La sensibilità su questa problematica e le sue concrete implicazioni in tema di giustizia sociale, diritti umani, prosperità economica, è molto cresciuta, tanto che il raggiungimento dell’uguaglianza di genere è l’obiettivo (“goal”) n. 5 dell’Agenda ONU 2030 per lo Sviluppo Sostenibile. Tale contesto ha certamente favorito l’attribuzione del Nobel a Claudia Goldin, da intendersi non solo come riconoscimento del suo lavoro di studiosa, ma anche del fatto che il gender gap è un tema centrale – così nobilitandone lo studio, sinora considerato di nicchia e riservato alle donne - sia per comprendere le trasformazioni sociali e combattere le disuguaglianze, sia per l’economia: secondo l’ILO ridurre del 25% entro il 2025 il divario occupazionale uomo-donna farebbe crescere di 5.300 miliardi di dollari il PIL mondiale.
Non è, dunque, solo una questione di equità, ma anche di prosperità, progresso ed efficienza, perché se le donne non partecipano al mercato del lavoro si perdono talenti e competenze, ma anche una sensibilità e prospettiva di genere che presta attenzione alla conciliazione vita-lavoro e favorisce l’adozione di misure che incentivano il lavoro femminile. Non per nulla è stata una donna, appunto la Goldin, che ha condotto per la prima volta un’analisi storica ed economica “al femminile”, e, come recita il comunicato ufficiale sull’assegnazione del Nobel, ha “fornito il primo resoconto completo sui guadagni e sulla partecipazione delle donne al mercato del lavoro nel corso dei secoli e ha svelato le cause del cambiamento e le principali fonti del divario di genere che ancora esiste”.
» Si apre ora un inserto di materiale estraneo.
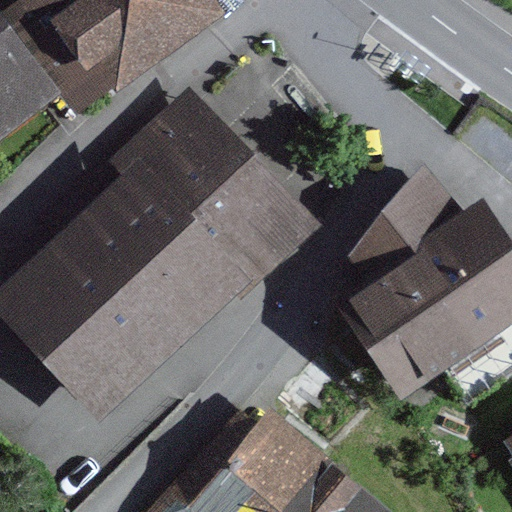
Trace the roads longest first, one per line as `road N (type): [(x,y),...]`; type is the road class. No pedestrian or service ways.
road 1 (residential): [(379,0),(393,137),(326,258),(256,347),(96,511)]
road 2 (secondary): [(511,80),(400,0)]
Istruzione e formazione, condivisione dei ruoli e dei compiti di cura all’interno della coppia, flessibilità, misure di welfare e buone prassi sul posto di lavoro , sono le ricette su cui fare leva per consentire il superamento del gap, a vantaggio dell’economia, della società, e del singolo individuo.
Equità, benessere e prosperità possono coincidere, basta volerlo.